Gas Station Robberies More Likely to Involve Deadly Force

Total Security Solutions CEO Jim Richards has worked in business and retail physical security for decades. He points out that gas stations are inherently high-risk locations. “We know from research that most criminals are selecting targets based on ease of access and ease of getaway. That already puts gas stations in the crosshairs, because fuel centers are largely located with easy access to major roadways and freeways. If there are no obvious security measures to deter a robbery, then it’s just a matter of time.”

Recent data tends to support this. The most recent FBI statistics show a 2.1% increase in gas station robberies. And, although fuel centers only accounted for one out of every 50 robberies in 2017, one out of every eight retail-related violent deaths was at a gas station. (This is according to Downing & Downing, which tracks retail loss prevention, asset protection and IT security tends.)

Changing Attitudes in Gas Station Security

Corporate fuel center chains embraced bullet proof security early on. According to trade groups, this was largely a dollars-and-cents decision. Corporate gas station chains can spread costs out, and an armed robbery is very expensive.

On average, the FBI reports that thieves make off with an average of $970 from a gas station robbery.  For the average fuel center, that’s about a week’s profits. But the cost of a robbery isn’t limited to just the dollars lost. Workers’ compensation, stress, business lost during the aftermath, and possible damage to their brand all add up.

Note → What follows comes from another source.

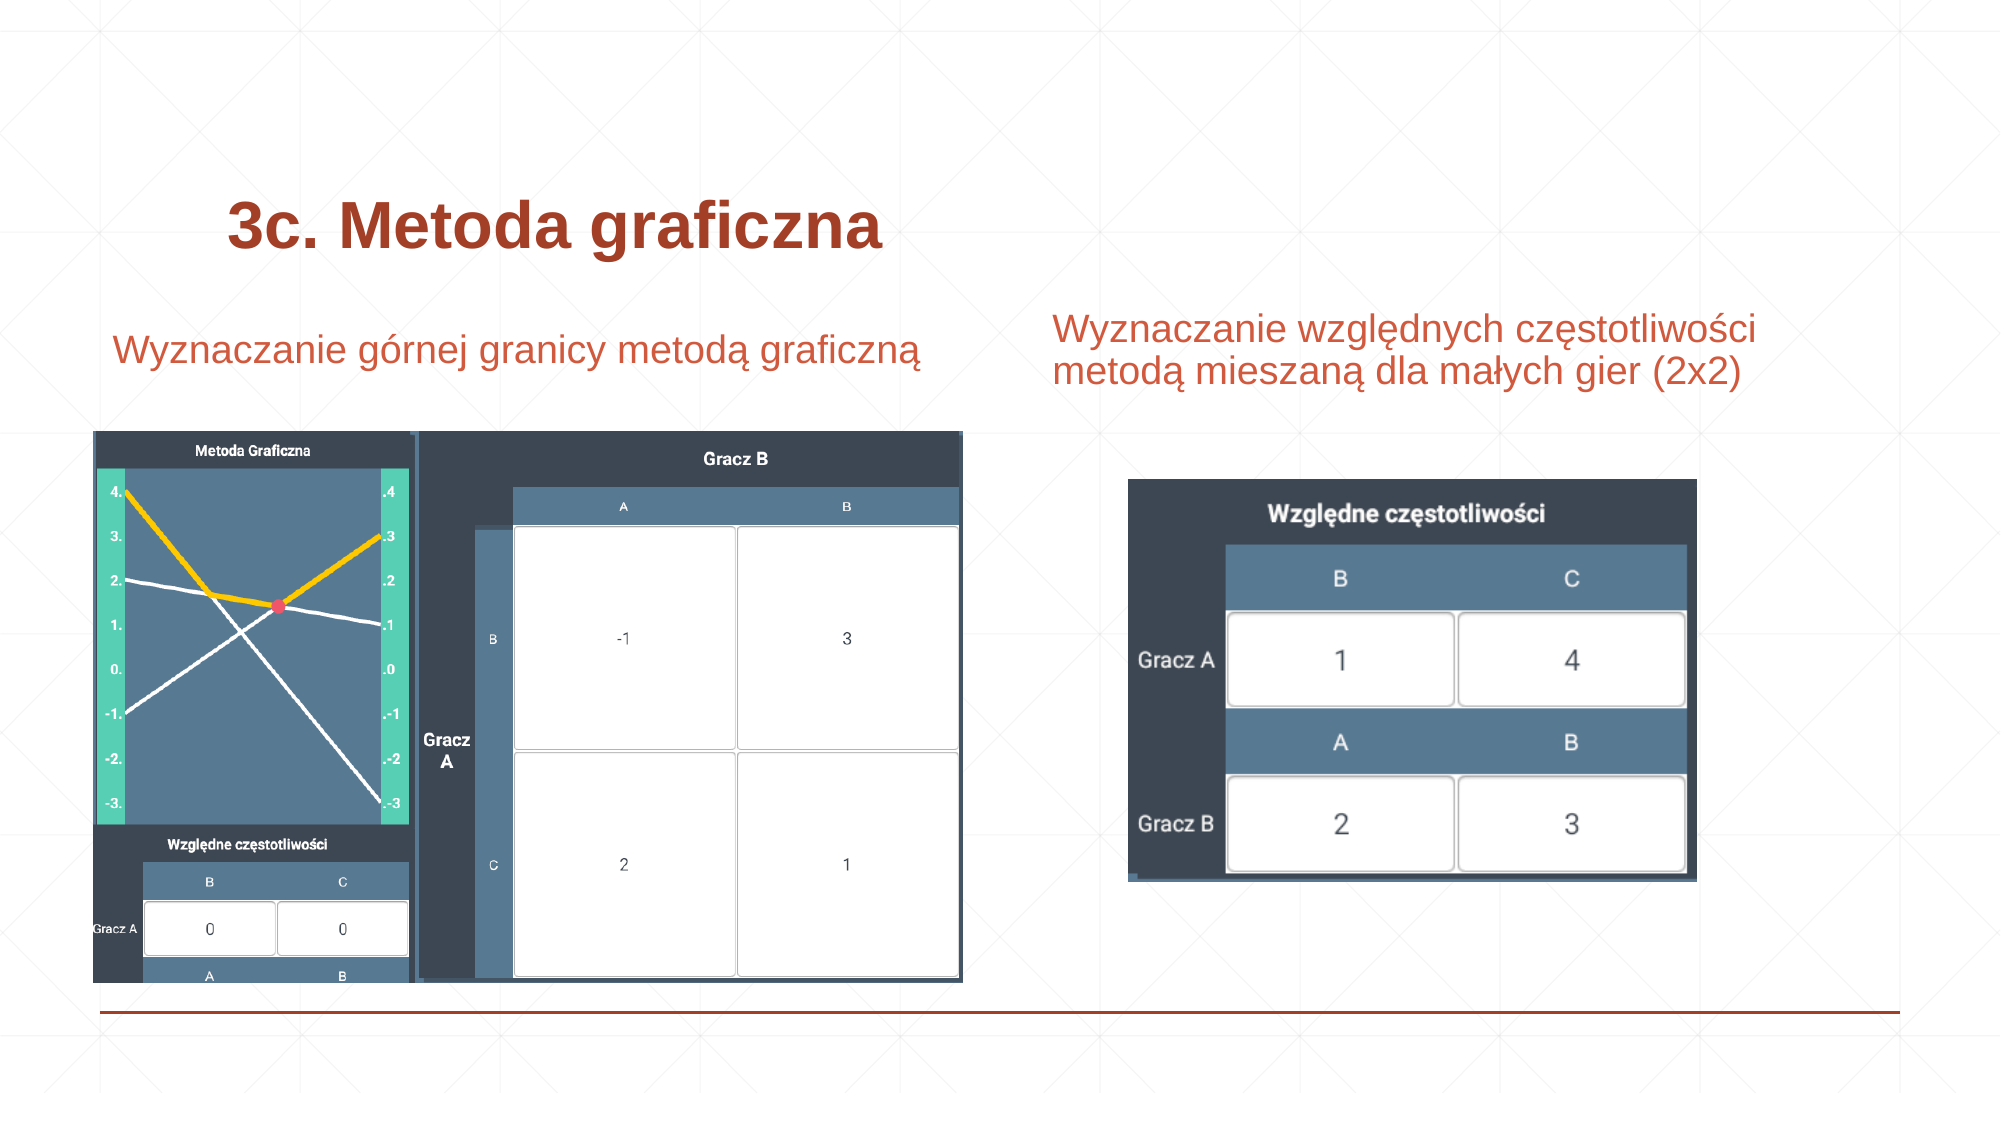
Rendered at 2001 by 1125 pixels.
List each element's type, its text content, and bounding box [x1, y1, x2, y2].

In recent years, Jim and TSS have seen two shifts in gas station security. First, more independent fuel centers are installing bullet resistant barriers. “Corporate fuel centers have always found the money to beef up security where they need it. But now, and especially in the South, we’re seeing more independents. I think part of it is the improving business environment, but it’s also a matter of just looking at the numbers, and knowing how powerful of a deterrent a good, solid ballistic barrier is.”

The other shift is in how fuel centers are thinking about security. As Jim notes, “We’ve also seen the motivation shifting, across the board. I think that industrywide, decision-makers are much more aware of the risk to their workers—it’s more front-of-mind than it seemed to be in the past. Yes, they want to invest in their stores, they want to protect monetary assets, but there’s more focus on keeping their employees safe.”

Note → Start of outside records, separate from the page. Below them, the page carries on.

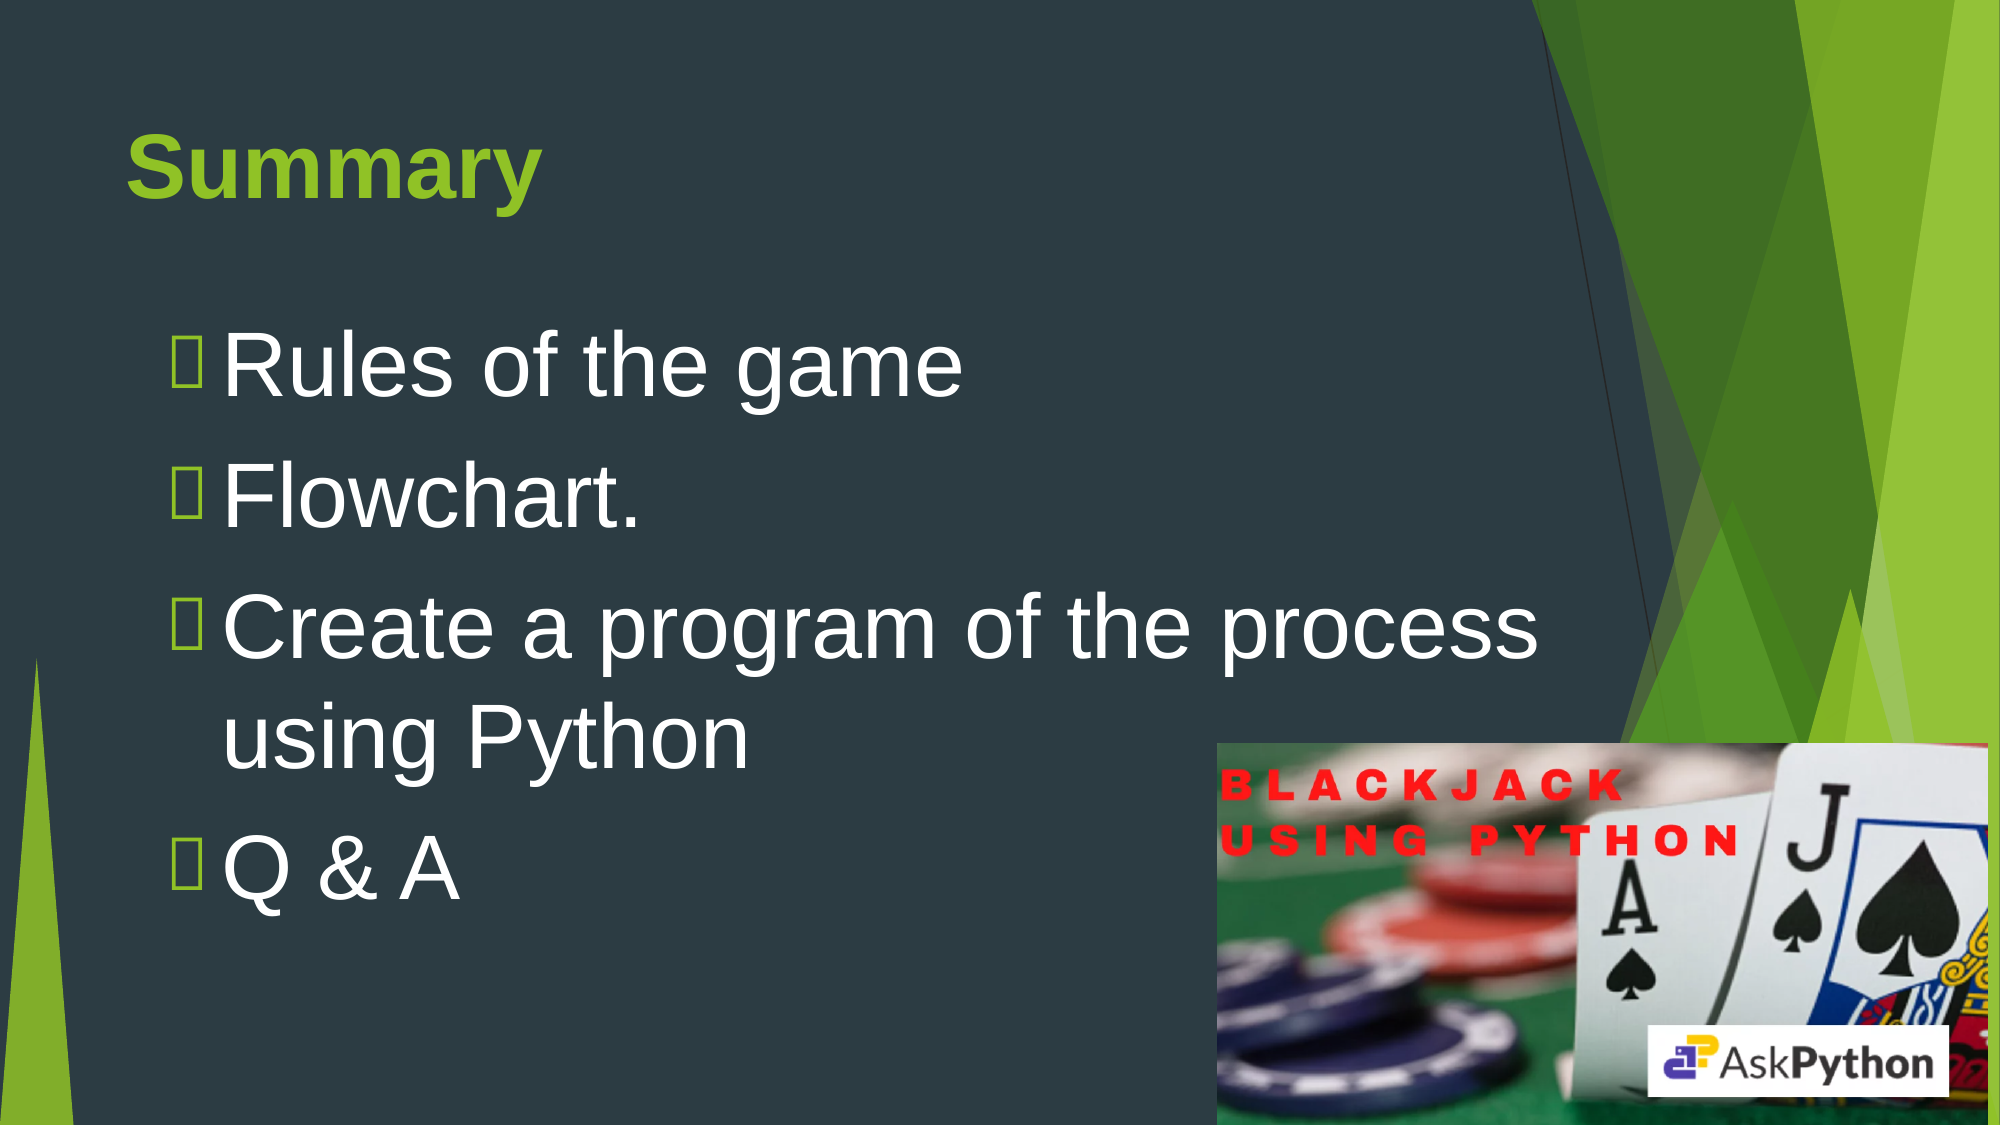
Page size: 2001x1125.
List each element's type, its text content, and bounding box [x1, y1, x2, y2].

title Summary [111, 99, 1522, 317]
list Rules of the game Flowchart. Create a program of the process using Python Q & A [150, 297, 1600, 935]
picture [1217, 743, 1988, 1125]
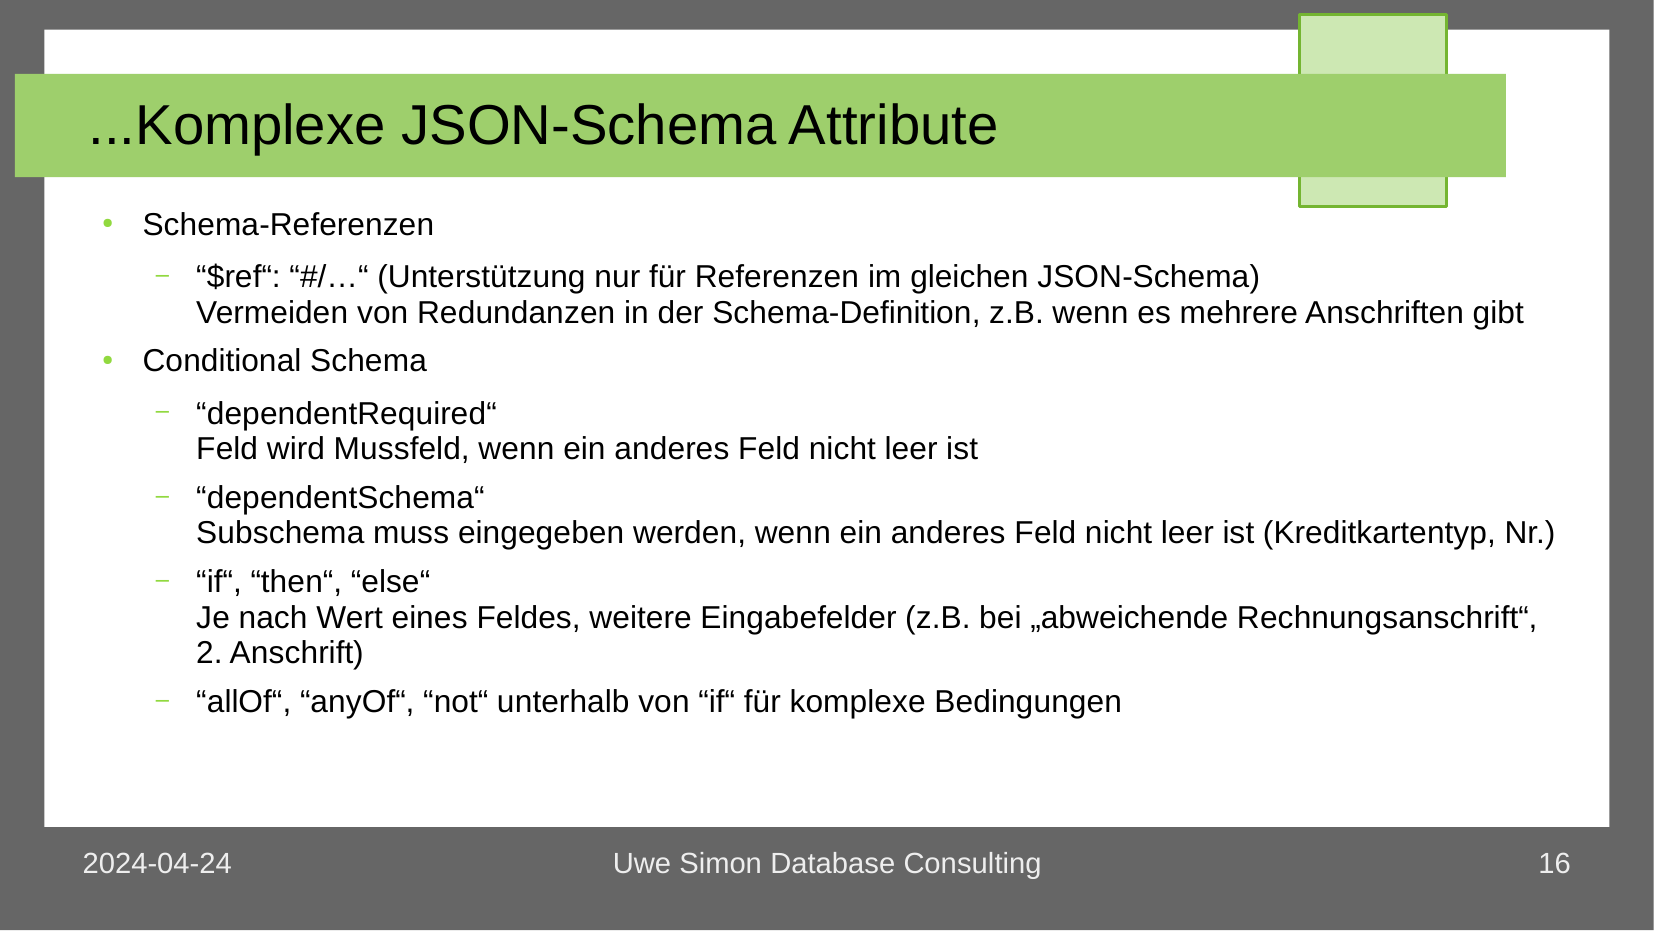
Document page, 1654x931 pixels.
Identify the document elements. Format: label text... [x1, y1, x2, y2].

Increasing Gas Station Security without Decreasing Revenue

Even in small independent and “family” fuel centers—where the safety of the person behind the counter has always been first and foremost—the bottom line is still the bottom line.

“People are always concerned about the impact adding a ballistic barrier will have on business. It might seem crazy when you think about what they get paid and the kind of risk they face. But even cashiers can have a love-hate reaction to the idea of adding a barrier. They worry that it’ll make it tougher to do business, that it’ll slow down transactions, that it’ll make customers uncomfortable. We really don’t see that happening in places where we’ve installed barrier systems. But I think that’s because TSS has put years into developing designs that stop bullets without getting in the way of business.”